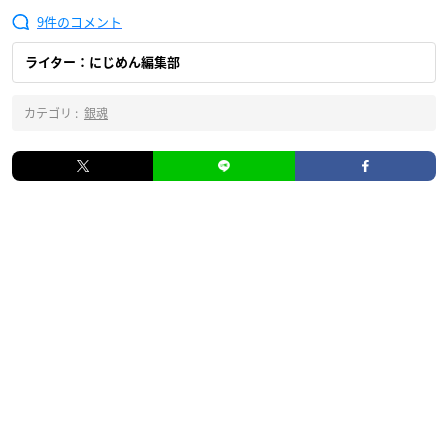
9
ライター：にじめん編集部
カテゴリ :
銀魂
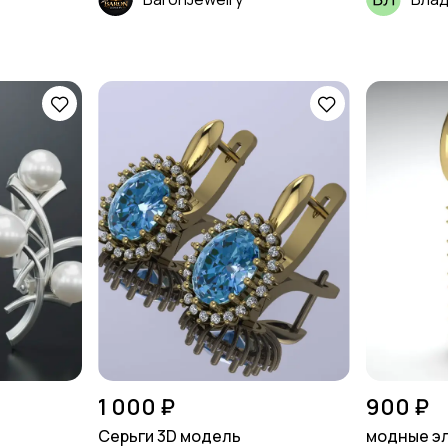
1 000 ₽
900 ₽
Серьги 3D модель
модные эл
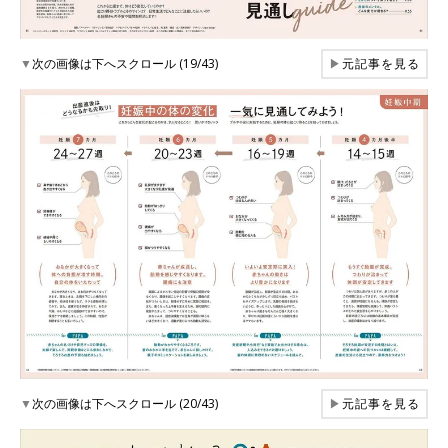
▼
次の画像は下へスクロール (19/43)
▶
元記事を見る
▼
次の画像は下へスクロール (20/43)
▶
元記事を見る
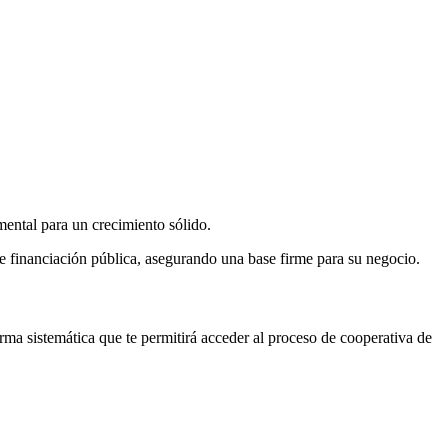
mental para un crecimiento sólido.
de financiación pública, asegurando una base firme para su negocio.
ma sistemática que te permitirá acceder al proceso de cooperativa de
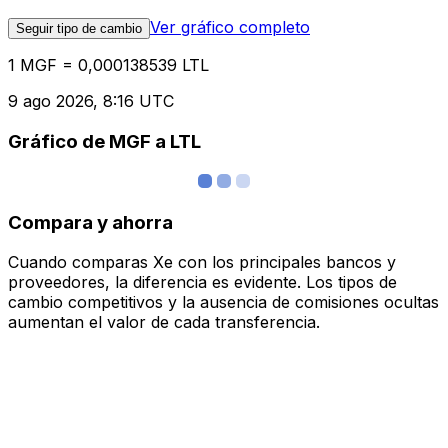
Ver gráfico completo
Seguir tipo de cambio
1 MGF = 0,000138539 LTL
9 ago 2026, 8:16 UTC
Gráfico de MGF a LTL
Compara y ahorra
Cuando comparas Xe con los principales bancos y
proveedores, la diferencia es evidente. Los tipos de
cambio competitivos y la ausencia de comisiones ocultas
aumentan el valor de cada transferencia.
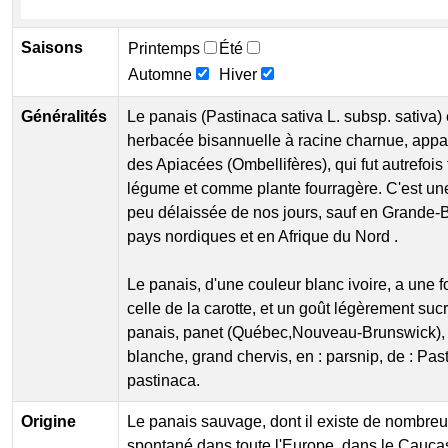
Saisons
Printemps
Été
Automne
Hiver
Généralités
Le panais (Pastinaca sativa L. subsp. sativa)
herbacée bisannuelle à racine charnue, appar
des Apiacées (Ombellifères), qui fut autrefoi
légume et comme plante fourragère. C'est un
peu délaissée de nos jours, sauf en Grande-
pays nordiques et en Afrique du Nord .
Le panais, d'une couleur blanc ivoire, a une 
celle de la carotte, et un goût légèrement s
panais, panet (Québec,Nouveau-Brunswick), 
blanche, grand chervis, en : parsnip, de : Pasti
pastinaca.
Origine
Le panais sauvage, dont il existe de nombreu
spontané dans toute l'Europe, dans le Caucase 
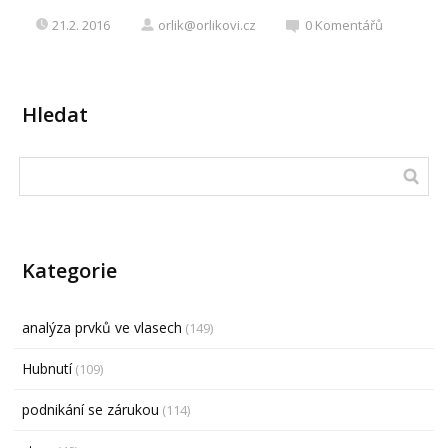
21.2. 2016
orlik@orlikovi.cz
0
Komentářů
Hledat
Kategorie
analýza prvků ve vlasech
(149)
Hubnutí
(109)
podnikání se zárukou
(114)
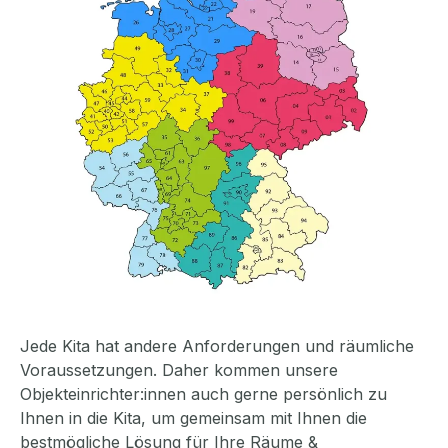
Jede Kita hat andere Anforderungen und räumliche
Voraussetzungen. Daher kommen unsere
Objekteinrichter:innen auch gerne persönlich zu
Ihnen in die Kita, um gemeinsam mit Ihnen die
bestmögliche Lösung für Ihre Räume &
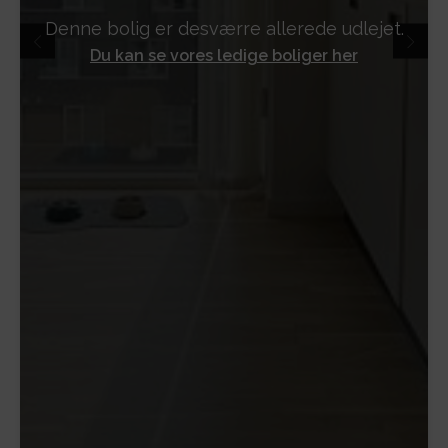
Denne bolig er desværre allerede udlejet.
Du kan se vores ledige boliger her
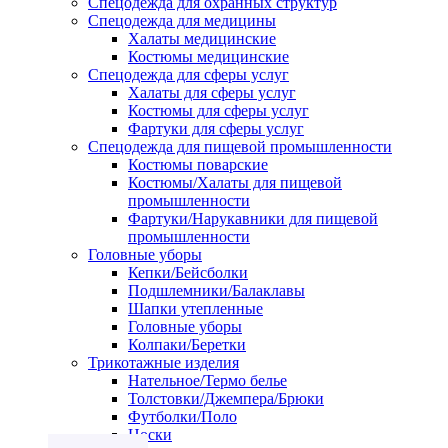
Спецодежда для охранных структур
Спецодежда для медицины
Халаты медицинские
Костюмы медицинские
Спецодежда для сферы услуг
Халаты для сферы услуг
Костюмы для сферы услуг
Фартуки для сферы услуг
Спецодежда для пищевой промышленности
Костюмы поварские
Костюмы/Халаты для пищевой
промышленности
Фартуки/Нарукавники для пищевой
промышленности
Головные уборы
Кепки/Бейсболки
Подшлемники/Балаклавы
Шапки утепленные
Головные уборы
Колпаки/Беретки
Трикотажные изделия
Нательное/Термо белье
Толстовки/Джемпера/Брюки
Футболки/Поло
Носки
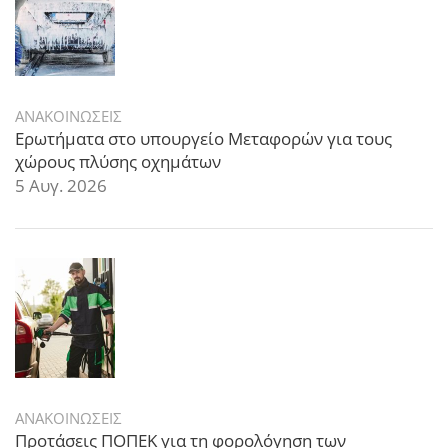
ΑΝΑΚΟΙΝΩΣΕΙΣ
Ερωτήματα στο υπουργείο Μεταφορών για τους
χώρους πλύσης οχημάτων
5 Αυγ. 2026
ΑΝΑΚΟΙΝΩΣΕΙΣ
Προτάσεις ΠΟΠΕΚ για τη φορολόγηση των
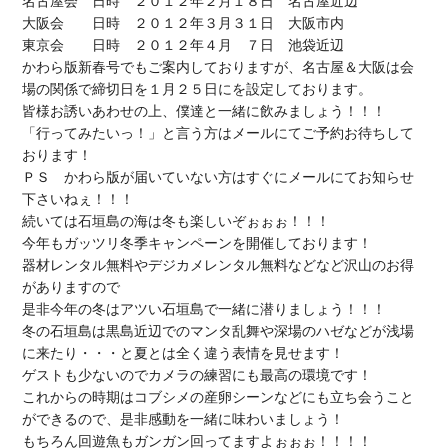
名古屋会　日時　２０１２年２月１８日　名古屋近辺

大阪会　　日時　２０１２年３月３１日　大阪市内

東京会　　日時　２０１２年４月　７日　池袋近辺

かわら版新春号でもご案内しておりますが、名古屋＆大阪は会
場の関係で締切日を１月２５日にを設定しております。

皆様お誘いあわせの上、僕達と一緒に飲みましょう！！！

「行ってみたいっ！」と言う方はメールにてご予約お待ちして
おります！

ＰＳ　かわら版が届いていない方はすぐにメールにてお知らせ
下さいねぇ！！！

続いては石垣島の海は冬も楽しいぞぉぉぉ！！！

今年もガッツリ冬季キャンペーンを開催しております！

器材レンタル無料やデジカメレンタル無料などなど沢山のお得
がありますので

是非今年の冬はアツい石垣島で一緒に潜りましょう！！！

冬の石垣島は黒島近辺でのマンタ乱舞や深場のハゼなどが浅場
に来たり・・・と夏とは全く違う表情を見せます！

ゲストも少ないのでカメラの練習にも最高の環境です！

これからの時期はコブシメの産卵シーンなどにも立ち会うこと
ができるので、是非感動を一緒に味わいましょう！

もちろん回遊魚もガンガン回ってますよぉぉぉ！！！！
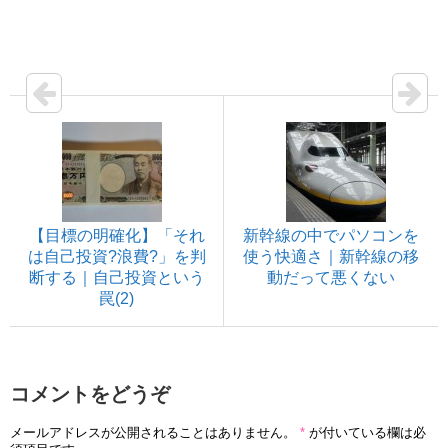
【目標の明確化】「それ
新幹線の中でパソコンを
は自己投資?浪費?」を判
使う快適さ｜新幹線の移
断する｜自己投資という
動だって悪くない
罠(2)
コメントをどうぞ
メールアドレスが公開されることはありません。
*
が付いている欄は必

= TASK GOAL =
The entries are to be copied exactly, and each image is to be omitted.

= YOUR SOLUTION =
9
ライター：にじめん編集部
カテゴリ :
銀魂
1 000 ₽
900 ₽
Серьги 3D модель
модные эл
▼
次の画像は下へスクロール (19/43)
▶
元記事を見る
▼
次の画像は下へスクロール (20/43)
▶
元記事を見る
mental para un crecimiento sólido.
de financiación pública, asegurando una base firme para su negocio.
ma sistemática que te permitirá acceder al proceso de cooperativa de
Ver gráfico completo
Seguir tipo de cambio
1 MGF = 0,000138539 LTL
9 ago 2026, 8:16 UTC
Gráfico de MGF a LTL
Compara y ahorra
Cuando comparas Xe con los principales bancos y
proveedores, la diferencia es evidente. Los tipos de
cambio competitivos y la ausencia de comisiones ocultas
aumentan el valor de cada transferencia.
Saisons
Printemps
Été
Automne
Hiver
Généralités
Le panais (Pastinaca sativa L. subsp. sativa)
herbacée bisannuelle à racine charnue, appar
des Apiacées (Ombellifères), qui fut autrefoi
légume et comme plante fourragère. C'est un
peu délaissée de nos jours, sauf en Grande-
pays nordiques et en Afrique du Nord .
Le panais, d'une couleur blanc ivoire, a une 
celle de la carotte, et un goût légèrement s
panais, panet (Québec,Nouveau-Brunswick), 
blanche, grand chervis, en : parsnip, de : Pasti
pastinaca.
Origine
Le panais sauvage, dont il existe de nombreu
spontané dans toute l'Europe, dans le Caucase 
21.2. 2016
orlik@orlikovi.cz
0
Komentářů
Hledat
Kategorie
analýza prvků ve vlasech
(149)
Hubnutí
(109)
podnikání se zárukou
(114)
Jede Kita hat andere Anforderungen und räumliche
Voraussetzungen. Daher kommen unsere
Objekteinrichter:innen auch gerne persönlich zu
Ihnen in die Kita, um gemeinsam mit Ihnen die
bestmögliche Lösung für Ihre Räume &
Denne bolig er desværre allerede udlejet.
Du kan se vores ledige boliger her
Спецодежда для охранных структур
Спецодежда для медицины
Халаты медицинские
Костюмы медицинские
Спецодежда для сферы услуг
Халаты для сферы услуг
Костюмы для сферы услуг
Фартуки для сферы услуг
Спецодежда для пищевой промышленности
Костюмы поварские
Костюмы/Халаты для пищевой
промышленности
Фартуки/Нарукавники для пищевой
промышленности
Головные уборы
Кепки/Бейсболки
Подшлемники/Балаклавы
Шапки утепленные
Головные уборы
Колпаки/Беретки
Трикотажные изделия
Нательное/Термо белье
Толстовки/Джемпера/Брюки
Футболки/Поло
Носки
ΑΝΑΚΟΙΝΩΣΕΙΣ
Ερωτήματα στο υπουργείο Μεταφορών για τους
χώρους πλύσης οχημάτων
5 Αυγ. 2026
ΑΝΑΚΟΙΝΩΣΕΙΣ
Προτάσεις ΠΟΠΕΚ για τη φορολόγηση των
名古屋会　日時　２０１２年２月１８日　名古屋近辺

大阪会　　日時　２０１２年３月３１日　大阪市内

東京会　　日時　２０１２年４月　７日　池袋近辺

かわら版新春号でもご案内しておりますが、名古屋＆大阪は会
場の関係で締切日を１月２５日にを設定しております。

皆様お誘いあわせの上、僕達と一緒に飲みましょう！！！

「行ってみたいっ！」と言う方はメールにてご予約お待ちして
おります！

ＰＳ　かわら版が届いていない方はすぐにメールにてお知らせ
下さいねぇ！！！

続いては石垣島の海は冬も楽しいぞぉぉぉ！！！

今年もガッツリ冬季キャンペーンを開催しております！

器材レンタル無料やデジカメレンタル無料などなど沢山のお得
がありますので

是非今年の冬はアツい石垣島で一緒に潜りましょう！！！

冬の石垣島は黒島近辺でのマンタ乱舞や深場のハゼなどが浅場
に来たり・・・と夏とは全く違う表情を見せます！

ゲストも少ないのでカメラの練習にも最高の環境です！

これからの時期はコブシメの産卵シーンなどにも立ち会うこと
ができるので、是非感動を一緒に味わいましょう！

もちろん回遊魚もガンガン回ってますよぉぉぉ！！！！
【目標の明確化】「それ
新幹線の中でパソコンを
は自己投資?浪費?」を判
使う快適さ｜新幹線の移
断する｜自己投資という
動だって悪くない
罠(2)
コメントをどうぞ
メールアドレスが公開されることはありません。
*
が付いている欄は必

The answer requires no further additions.